The human body is the most wonderful structure which exists. Its wonderful coordination, its capacity for development, its beautiful functioning in which all the parts are fitly joined and compacted together, make that beautiful structure which even in lifeless stone or marble charms and often thrills us. This body has itself undergone vast changes, and the story of its evolution is itself a wonderful tale of how powers develop and physical beauty and capability have become organized. It is more than a mere question of health, though health is uppermost always in our thought, because lack of it means the stoppage of everything else. It is a question of making a creditable addition to the human race, of giving to our children the only aristocracy worth having, that of pure blood and unstained physical organization, out of which may come a beautiful and vigorous mental life.
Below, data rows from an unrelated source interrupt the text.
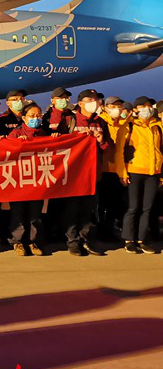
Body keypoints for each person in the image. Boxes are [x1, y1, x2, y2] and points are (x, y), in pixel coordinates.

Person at [60, 89, 112, 256]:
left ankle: (85, 239)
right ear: (80, 103)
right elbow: (59, 144)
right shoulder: (70, 120)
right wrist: (77, 137)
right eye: (89, 100)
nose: (94, 103)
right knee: (72, 209)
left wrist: (101, 140)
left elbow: (107, 146)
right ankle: (72, 241)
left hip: (93, 173)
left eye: (95, 100)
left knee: (87, 210)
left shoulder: (101, 122)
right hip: (74, 175)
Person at [6, 103, 54, 256]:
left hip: (38, 180)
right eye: (32, 116)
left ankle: (33, 241)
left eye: (39, 115)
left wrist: (54, 139)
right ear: (24, 118)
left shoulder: (43, 133)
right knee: (18, 212)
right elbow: (5, 153)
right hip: (19, 180)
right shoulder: (15, 133)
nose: (36, 118)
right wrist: (17, 144)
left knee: (35, 213)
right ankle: (17, 242)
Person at [117, 96, 162, 254]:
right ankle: (129, 240)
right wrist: (122, 172)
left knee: (147, 208)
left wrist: (161, 174)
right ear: (136, 109)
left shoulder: (157, 127)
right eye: (143, 106)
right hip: (134, 171)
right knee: (133, 207)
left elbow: (161, 150)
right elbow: (119, 151)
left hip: (153, 172)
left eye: (149, 106)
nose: (147, 109)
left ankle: (141, 239)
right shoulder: (129, 125)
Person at [99, 96, 129, 240]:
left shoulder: (125, 124)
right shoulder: (101, 122)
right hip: (104, 168)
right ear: (106, 108)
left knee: (115, 203)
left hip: (119, 169)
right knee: (103, 203)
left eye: (119, 106)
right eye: (113, 106)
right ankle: (102, 231)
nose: (116, 109)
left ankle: (110, 231)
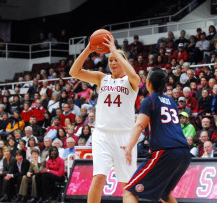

Love to the baby can do much. But even love must be instructed, and bring Science and Experience and Care as handmaids to secure the final result. The baby life is the seedling which, albeit so tiny and so helpless at the beginning, when it has grown to the sturdy and powerful tree rooted in strength of limb and organ, becomes the refuge and strength of many others. This is what makes the physical care of the child so vital to the child himself and to the race in whose development he must play a vital and uplifting part.